John interrupted Gene’s thinking, “Gene, you probably won’t get the full answer to these questions today, and we’ve already been discussing this for a while now. I would suggest that you take some time to think about these questions and dig down deep to find the answers.”
“The answer to these questions is the foundation your business will be built on.”
“Before we run out of time today, let’s move on to the topic you came for, a better proposal system. Here’s an overview of the proposal system that we’ll go over today. These are yours to make notes on and take with you.”
“Just like the why question for your business, you should answer the why question about proposals.”
“Why do we need to do proposals?
“Gene, there is a huge misunderstanding between construction companies and customers. The biggest part of this gap is poor communication. Even when attempting to communicate clearly, it often goes badly. Let me give you an example.”
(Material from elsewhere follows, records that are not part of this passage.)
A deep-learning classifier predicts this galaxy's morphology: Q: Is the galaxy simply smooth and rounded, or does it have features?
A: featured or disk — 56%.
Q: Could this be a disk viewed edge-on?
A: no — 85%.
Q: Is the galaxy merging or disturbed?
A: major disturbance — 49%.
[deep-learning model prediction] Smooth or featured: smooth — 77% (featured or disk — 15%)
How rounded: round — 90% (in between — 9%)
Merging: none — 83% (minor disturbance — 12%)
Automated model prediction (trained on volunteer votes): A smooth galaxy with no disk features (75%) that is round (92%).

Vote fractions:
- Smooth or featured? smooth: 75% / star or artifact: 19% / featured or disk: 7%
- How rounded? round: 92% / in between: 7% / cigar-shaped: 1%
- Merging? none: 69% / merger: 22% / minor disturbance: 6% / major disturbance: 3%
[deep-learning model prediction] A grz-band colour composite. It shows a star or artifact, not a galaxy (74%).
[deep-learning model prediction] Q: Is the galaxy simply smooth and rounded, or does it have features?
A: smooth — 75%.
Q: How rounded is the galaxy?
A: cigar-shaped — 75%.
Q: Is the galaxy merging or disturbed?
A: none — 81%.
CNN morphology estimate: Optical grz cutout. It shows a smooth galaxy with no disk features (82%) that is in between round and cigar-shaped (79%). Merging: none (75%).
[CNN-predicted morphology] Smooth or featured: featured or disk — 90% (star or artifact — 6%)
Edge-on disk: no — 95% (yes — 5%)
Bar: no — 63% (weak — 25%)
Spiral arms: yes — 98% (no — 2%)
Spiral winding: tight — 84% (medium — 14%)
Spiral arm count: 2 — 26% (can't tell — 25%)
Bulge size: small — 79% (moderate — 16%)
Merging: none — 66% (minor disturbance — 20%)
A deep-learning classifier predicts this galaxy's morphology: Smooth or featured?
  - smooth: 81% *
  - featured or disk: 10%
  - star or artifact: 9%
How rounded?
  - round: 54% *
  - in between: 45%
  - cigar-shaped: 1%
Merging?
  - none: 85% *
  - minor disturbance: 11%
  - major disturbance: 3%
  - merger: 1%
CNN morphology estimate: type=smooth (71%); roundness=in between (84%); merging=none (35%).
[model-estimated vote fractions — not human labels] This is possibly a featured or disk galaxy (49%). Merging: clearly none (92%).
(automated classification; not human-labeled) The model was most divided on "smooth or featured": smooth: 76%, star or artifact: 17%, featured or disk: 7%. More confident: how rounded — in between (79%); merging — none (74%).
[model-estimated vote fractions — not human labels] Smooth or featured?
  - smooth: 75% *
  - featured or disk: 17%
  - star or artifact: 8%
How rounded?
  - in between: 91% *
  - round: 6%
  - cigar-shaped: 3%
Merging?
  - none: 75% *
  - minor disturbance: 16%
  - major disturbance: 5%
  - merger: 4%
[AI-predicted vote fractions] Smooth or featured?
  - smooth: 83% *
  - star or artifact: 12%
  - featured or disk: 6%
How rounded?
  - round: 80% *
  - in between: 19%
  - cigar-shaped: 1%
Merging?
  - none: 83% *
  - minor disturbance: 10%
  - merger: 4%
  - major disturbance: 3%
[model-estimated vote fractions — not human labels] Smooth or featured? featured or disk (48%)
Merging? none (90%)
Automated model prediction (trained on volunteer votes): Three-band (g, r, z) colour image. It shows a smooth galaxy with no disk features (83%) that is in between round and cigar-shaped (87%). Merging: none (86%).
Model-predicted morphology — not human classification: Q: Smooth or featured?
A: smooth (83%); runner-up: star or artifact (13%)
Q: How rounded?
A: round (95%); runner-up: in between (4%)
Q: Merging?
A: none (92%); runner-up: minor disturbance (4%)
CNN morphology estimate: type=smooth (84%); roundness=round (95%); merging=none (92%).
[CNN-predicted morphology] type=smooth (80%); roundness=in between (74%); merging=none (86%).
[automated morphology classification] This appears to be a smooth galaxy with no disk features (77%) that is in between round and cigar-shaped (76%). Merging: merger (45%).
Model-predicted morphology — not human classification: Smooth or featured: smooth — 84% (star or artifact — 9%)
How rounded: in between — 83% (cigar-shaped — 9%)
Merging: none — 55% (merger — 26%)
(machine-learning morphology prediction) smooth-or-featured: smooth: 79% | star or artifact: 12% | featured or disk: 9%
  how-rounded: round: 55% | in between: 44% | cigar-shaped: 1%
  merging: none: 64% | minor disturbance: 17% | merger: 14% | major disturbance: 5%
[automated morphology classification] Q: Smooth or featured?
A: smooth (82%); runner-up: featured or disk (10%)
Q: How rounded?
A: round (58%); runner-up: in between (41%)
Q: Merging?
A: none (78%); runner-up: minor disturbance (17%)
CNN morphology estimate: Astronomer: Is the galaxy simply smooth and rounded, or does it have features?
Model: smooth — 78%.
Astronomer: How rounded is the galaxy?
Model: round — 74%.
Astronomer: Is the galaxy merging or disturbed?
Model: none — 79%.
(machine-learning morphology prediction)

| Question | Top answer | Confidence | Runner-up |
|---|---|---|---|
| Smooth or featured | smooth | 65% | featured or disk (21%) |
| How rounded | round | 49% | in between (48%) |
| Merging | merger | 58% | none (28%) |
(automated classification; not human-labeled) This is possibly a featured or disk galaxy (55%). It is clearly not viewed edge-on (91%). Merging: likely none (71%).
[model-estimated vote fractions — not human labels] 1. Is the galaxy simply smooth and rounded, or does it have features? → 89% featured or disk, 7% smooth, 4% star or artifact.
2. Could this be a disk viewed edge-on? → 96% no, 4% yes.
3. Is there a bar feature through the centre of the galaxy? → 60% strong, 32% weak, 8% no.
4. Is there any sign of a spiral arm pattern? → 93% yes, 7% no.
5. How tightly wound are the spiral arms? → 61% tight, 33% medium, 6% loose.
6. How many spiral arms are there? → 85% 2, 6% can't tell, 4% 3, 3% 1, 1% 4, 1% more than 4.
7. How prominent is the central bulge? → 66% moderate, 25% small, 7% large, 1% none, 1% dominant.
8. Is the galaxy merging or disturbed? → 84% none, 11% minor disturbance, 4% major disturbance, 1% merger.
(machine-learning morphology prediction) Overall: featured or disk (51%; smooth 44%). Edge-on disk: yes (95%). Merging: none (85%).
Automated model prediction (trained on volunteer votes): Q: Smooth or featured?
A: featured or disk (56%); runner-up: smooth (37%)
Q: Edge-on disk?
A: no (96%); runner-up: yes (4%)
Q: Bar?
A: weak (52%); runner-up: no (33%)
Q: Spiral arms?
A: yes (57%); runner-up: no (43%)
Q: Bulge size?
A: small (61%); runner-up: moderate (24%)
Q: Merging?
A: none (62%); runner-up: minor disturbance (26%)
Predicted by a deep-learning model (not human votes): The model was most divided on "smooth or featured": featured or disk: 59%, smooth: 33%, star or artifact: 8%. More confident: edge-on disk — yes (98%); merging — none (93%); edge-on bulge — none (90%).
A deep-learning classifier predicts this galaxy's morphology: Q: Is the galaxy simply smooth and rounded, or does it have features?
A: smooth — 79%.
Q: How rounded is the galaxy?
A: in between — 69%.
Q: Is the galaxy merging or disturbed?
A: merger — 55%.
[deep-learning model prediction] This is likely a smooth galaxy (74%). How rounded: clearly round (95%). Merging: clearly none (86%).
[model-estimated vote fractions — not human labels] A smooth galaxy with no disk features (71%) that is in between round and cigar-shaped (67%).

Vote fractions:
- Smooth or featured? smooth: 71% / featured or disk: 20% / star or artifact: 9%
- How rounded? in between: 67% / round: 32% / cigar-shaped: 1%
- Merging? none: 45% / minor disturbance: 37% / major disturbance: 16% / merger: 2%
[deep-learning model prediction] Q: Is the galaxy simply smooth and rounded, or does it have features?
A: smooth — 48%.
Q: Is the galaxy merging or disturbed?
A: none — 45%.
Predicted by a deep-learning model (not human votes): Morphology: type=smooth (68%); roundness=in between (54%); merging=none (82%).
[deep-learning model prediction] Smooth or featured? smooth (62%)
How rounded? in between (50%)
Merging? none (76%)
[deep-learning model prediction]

“Several years ago, I met with a customer early in the process of building a new home. The customer pointed out that the distance from the electric meter to the house was more than the 50’ allowance, as per the agreement. He asked if this was a problem. I told him it wasn’t a problem. Guess what…”
“It was a problem.”
“The problem didn’t surface until later when the customer was billed for the additional 100’. After some research, the communication breakdown was uncovered. The customer asked, “if it was a problem”. What he was really asking was…”is it going to cost more?”.”
“The response ‘in reality’ was, “It’s no problem to dig the additional 100’, but it will cost you more.” Neither party intended nor expected this to be a problem. It was a simple matter of misunderstanding…a lack of communication.”
The bulk of the communication responsibility is the contractor’s; we are the professionals after all.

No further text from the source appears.